- Work item
Transcribe each line below without altering anything.

○ ○ ○ ○ ○ ○ ○

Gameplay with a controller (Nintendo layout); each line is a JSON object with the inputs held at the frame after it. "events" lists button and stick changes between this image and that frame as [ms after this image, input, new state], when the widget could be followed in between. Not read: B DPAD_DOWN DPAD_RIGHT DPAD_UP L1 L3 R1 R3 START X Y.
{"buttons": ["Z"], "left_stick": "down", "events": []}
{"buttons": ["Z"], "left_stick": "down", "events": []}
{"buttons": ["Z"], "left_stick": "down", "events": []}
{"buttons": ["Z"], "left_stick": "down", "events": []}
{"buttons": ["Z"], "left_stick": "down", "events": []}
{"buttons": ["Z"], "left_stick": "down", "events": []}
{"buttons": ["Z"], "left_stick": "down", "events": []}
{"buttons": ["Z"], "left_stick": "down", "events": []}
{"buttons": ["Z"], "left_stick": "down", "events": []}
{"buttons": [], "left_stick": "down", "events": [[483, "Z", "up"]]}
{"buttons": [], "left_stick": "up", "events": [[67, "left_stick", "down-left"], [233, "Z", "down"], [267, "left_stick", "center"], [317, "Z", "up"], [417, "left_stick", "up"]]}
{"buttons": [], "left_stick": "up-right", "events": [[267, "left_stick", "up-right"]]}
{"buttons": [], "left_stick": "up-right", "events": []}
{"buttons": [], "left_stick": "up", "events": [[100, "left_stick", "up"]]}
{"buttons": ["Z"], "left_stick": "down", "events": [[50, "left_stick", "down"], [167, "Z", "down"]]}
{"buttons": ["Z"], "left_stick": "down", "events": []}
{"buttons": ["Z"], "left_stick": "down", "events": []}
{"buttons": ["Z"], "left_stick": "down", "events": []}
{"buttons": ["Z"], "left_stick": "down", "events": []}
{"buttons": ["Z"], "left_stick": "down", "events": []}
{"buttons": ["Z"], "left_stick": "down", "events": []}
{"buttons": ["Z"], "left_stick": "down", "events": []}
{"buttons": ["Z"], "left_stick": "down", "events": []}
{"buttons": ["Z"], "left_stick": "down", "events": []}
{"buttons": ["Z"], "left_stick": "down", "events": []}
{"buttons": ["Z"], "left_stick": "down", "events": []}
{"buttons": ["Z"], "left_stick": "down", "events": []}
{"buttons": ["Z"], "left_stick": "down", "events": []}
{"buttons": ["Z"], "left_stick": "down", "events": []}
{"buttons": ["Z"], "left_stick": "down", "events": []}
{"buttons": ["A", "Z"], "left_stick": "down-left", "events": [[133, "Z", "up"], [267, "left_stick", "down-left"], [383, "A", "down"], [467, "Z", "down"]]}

○ ○ ○ ○ ○ ○ ○

- Solution below
Gameplay with a controller (Nintendo layout); each line is a JSON object with the inputs held at the frame after it. "events" lists button and stick changes between this image and that frame as [ms after this image, input, new state], when the widget could be followed in between. Not read: B DPAD_DOWN DPAD_RIGHT DPAD_UP L1 L3 R1 R3 START X Y.
{"buttons": ["Z"], "left_stick": "down", "events": []}
{"buttons": ["Z"], "left_stick": "down", "events": []}
{"buttons": ["Z"], "left_stick": "down", "events": []}
{"buttons": ["Z"], "left_stick": "down", "events": []}
{"buttons": ["Z"], "left_stick": "down", "events": []}
{"buttons": ["Z"], "left_stick": "down", "events": []}
{"buttons": ["Z"], "left_stick": "down", "events": []}
{"buttons": ["Z"], "left_stick": "down", "events": []}
{"buttons": ["Z"], "left_stick": "down", "events": []}
{"buttons": [], "left_stick": "down", "events": [[483, "Z", "up"]]}
{"buttons": [], "left_stick": "up", "events": [[67, "left_stick", "down-left"], [233, "Z", "down"], [267, "left_stick", "center"], [317, "Z", "up"], [417, "left_stick", "up"]]}
{"buttons": [], "left_stick": "up-right", "events": [[267, "left_stick", "up-right"]]}
{"buttons": [], "left_stick": "up-right", "events": []}
{"buttons": [], "left_stick": "up", "events": [[100, "left_stick", "up"]]}
{"buttons": ["Z"], "left_stick": "down", "events": [[50, "left_stick", "down"], [167, "Z", "down"]]}
{"buttons": ["Z"], "left_stick": "down", "events": []}
{"buttons": ["Z"], "left_stick": "down", "events": []}
{"buttons": ["Z"], "left_stick": "down", "events": []}
{"buttons": ["Z"], "left_stick": "down", "events": []}
{"buttons": ["Z"], "left_stick": "down", "events": []}
{"buttons": ["Z"], "left_stick": "down", "events": []}
{"buttons": ["Z"], "left_stick": "down", "events": []}
{"buttons": ["Z"], "left_stick": "down", "events": []}
{"buttons": ["Z"], "left_stick": "down", "events": []}
{"buttons": ["Z"], "left_stick": "down", "events": []}
{"buttons": ["Z"], "left_stick": "down", "events": []}
{"buttons": ["Z"], "left_stick": "down", "events": []}
{"buttons": ["Z"], "left_stick": "down", "events": []}
{"buttons": ["Z"], "left_stick": "down", "events": []}
{"buttons": ["Z"], "left_stick": "down", "events": []}
{"buttons": ["A", "Z"], "left_stick": "down-left", "events": [[133, "Z", "up"], [267, "left_stick", "down-left"], [383, "A", "down"], [467, "Z", "down"]]}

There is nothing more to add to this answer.